= Brief =
Look through the data below for the line with "mări show-ul pirotehnic." and the line with "Диплом на заказ", then output those two and all lines in between, exactly as written.
►
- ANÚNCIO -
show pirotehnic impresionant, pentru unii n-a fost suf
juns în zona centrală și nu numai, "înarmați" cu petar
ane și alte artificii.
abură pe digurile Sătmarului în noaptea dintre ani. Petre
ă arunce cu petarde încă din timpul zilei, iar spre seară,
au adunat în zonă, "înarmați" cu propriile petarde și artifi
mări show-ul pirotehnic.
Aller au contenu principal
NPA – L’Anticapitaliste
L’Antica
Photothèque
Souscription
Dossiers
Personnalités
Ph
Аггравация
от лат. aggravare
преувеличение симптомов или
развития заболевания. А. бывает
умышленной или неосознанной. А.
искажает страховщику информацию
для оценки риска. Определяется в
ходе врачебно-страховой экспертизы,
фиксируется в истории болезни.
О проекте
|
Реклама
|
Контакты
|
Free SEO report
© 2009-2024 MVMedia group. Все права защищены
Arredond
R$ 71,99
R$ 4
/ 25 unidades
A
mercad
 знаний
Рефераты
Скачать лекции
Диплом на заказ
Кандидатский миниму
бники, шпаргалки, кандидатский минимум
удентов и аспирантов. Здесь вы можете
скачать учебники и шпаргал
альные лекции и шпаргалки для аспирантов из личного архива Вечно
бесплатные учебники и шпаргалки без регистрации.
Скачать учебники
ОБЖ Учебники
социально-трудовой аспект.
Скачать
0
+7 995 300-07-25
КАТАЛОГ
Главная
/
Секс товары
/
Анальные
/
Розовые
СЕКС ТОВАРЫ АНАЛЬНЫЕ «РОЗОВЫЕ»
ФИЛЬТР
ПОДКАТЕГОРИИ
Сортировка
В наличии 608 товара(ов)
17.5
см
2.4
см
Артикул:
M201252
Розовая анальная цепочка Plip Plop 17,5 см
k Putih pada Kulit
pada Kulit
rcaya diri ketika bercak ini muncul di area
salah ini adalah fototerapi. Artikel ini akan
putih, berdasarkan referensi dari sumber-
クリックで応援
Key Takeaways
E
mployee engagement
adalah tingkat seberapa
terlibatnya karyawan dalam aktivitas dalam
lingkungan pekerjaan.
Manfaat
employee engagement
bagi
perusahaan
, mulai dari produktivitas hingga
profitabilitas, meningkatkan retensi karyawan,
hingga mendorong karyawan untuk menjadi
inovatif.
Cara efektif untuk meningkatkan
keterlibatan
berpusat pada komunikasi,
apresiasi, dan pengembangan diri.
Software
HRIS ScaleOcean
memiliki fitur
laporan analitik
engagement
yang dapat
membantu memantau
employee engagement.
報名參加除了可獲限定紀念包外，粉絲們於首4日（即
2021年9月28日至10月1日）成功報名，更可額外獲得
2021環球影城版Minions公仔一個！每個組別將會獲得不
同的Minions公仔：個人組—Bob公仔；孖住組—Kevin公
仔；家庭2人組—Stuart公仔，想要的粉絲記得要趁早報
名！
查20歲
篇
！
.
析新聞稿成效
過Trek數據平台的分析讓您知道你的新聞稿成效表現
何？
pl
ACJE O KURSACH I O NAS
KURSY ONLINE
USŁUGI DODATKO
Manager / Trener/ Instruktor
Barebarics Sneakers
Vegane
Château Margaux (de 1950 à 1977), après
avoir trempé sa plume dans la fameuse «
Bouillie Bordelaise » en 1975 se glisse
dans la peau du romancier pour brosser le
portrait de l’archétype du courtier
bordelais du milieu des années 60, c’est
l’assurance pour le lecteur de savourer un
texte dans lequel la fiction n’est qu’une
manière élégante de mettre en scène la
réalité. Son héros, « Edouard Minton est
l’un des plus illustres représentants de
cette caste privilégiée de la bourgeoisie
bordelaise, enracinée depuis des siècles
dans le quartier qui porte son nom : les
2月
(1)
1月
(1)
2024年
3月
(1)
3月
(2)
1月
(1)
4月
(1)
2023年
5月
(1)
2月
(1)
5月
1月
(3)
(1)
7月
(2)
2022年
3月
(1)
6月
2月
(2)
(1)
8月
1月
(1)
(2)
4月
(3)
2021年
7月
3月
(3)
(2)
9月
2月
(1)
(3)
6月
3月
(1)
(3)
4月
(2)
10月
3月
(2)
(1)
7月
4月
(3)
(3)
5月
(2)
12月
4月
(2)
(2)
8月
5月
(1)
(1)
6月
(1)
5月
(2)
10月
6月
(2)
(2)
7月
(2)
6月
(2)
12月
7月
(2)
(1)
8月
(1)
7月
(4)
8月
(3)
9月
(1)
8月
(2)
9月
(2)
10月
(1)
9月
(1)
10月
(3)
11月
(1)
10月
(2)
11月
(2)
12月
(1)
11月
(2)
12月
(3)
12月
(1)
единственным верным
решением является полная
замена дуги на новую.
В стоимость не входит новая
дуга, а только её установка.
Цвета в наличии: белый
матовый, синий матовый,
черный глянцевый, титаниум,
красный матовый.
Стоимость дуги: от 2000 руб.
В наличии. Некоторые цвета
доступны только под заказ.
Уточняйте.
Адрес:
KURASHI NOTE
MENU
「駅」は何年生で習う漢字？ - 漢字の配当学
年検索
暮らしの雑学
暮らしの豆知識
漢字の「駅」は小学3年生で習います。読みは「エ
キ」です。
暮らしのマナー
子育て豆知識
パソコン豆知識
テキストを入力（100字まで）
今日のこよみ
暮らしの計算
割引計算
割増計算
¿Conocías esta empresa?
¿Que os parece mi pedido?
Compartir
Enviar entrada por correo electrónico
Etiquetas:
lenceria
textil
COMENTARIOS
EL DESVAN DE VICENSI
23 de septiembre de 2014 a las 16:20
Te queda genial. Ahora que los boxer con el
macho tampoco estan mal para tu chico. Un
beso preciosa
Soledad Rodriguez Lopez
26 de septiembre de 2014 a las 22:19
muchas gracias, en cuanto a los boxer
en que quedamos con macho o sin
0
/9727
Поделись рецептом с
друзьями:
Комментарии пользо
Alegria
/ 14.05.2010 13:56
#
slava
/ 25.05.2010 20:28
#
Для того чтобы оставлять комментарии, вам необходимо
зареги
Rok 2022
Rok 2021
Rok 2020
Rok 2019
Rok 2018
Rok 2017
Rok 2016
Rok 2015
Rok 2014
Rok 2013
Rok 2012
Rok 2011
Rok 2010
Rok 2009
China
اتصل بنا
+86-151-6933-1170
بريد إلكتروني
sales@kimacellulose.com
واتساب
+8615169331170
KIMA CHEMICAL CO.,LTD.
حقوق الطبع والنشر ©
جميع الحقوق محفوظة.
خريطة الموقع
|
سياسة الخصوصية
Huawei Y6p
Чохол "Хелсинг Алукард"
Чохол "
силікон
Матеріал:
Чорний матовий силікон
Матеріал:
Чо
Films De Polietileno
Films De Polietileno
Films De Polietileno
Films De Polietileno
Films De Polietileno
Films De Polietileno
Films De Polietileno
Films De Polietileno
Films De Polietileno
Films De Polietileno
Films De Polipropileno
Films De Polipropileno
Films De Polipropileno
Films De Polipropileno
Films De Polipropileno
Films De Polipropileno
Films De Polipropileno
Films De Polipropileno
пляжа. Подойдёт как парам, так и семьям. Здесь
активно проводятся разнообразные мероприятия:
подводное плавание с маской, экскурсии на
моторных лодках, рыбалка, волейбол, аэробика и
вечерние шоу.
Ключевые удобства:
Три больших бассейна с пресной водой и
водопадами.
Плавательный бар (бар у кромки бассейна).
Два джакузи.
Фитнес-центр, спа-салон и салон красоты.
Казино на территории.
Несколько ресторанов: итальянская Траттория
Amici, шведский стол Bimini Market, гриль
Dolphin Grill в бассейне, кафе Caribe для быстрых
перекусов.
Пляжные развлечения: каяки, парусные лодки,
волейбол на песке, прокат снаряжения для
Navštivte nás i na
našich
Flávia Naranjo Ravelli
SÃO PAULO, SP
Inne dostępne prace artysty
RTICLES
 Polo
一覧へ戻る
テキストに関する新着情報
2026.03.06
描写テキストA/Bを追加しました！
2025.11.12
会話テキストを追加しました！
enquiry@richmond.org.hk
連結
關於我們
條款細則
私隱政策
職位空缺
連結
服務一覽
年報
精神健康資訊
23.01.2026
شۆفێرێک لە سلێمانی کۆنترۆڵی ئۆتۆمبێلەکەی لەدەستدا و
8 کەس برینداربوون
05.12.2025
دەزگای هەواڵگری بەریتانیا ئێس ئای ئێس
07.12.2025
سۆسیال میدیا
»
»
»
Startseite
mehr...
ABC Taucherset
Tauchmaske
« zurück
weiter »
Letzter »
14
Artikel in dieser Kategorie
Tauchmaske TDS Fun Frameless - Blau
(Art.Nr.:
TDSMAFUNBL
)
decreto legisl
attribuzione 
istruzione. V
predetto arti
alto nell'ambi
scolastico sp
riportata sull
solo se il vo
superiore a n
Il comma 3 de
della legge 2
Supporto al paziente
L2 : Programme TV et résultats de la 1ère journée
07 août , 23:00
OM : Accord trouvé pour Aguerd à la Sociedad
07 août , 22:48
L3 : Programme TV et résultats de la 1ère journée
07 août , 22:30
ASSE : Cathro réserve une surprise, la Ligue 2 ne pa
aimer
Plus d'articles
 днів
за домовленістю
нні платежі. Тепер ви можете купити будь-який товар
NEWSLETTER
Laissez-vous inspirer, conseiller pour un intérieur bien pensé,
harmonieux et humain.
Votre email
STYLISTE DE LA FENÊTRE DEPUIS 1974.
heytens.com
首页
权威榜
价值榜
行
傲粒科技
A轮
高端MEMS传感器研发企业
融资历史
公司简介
◄
= Problem solution =
mări show-ul pirotehnic.
Aller au contenu principal
NPA – L’Anticapitaliste
L’Antica
Photothèque
Souscription
Dossiers
Personnalités
Ph
Аггравация
от лат. aggravare
преувеличение симптомов или
развития заболевания. А. бывает
умышленной или неосознанной. А.
искажает страховщику информацию
для оценки риска. Определяется в
ходе врачебно-страховой экспертизы,
фиксируется в истории болезни.
О проекте
|
Реклама
|
Контакты
|
Free SEO report
© 2009-2024 MVMedia group. Все права защищены
Arredond
R$ 71,99
R$ 4
/ 25 unidades
A
mercad
 знаний
Рефераты
Скачать лекции
Диплом на заказ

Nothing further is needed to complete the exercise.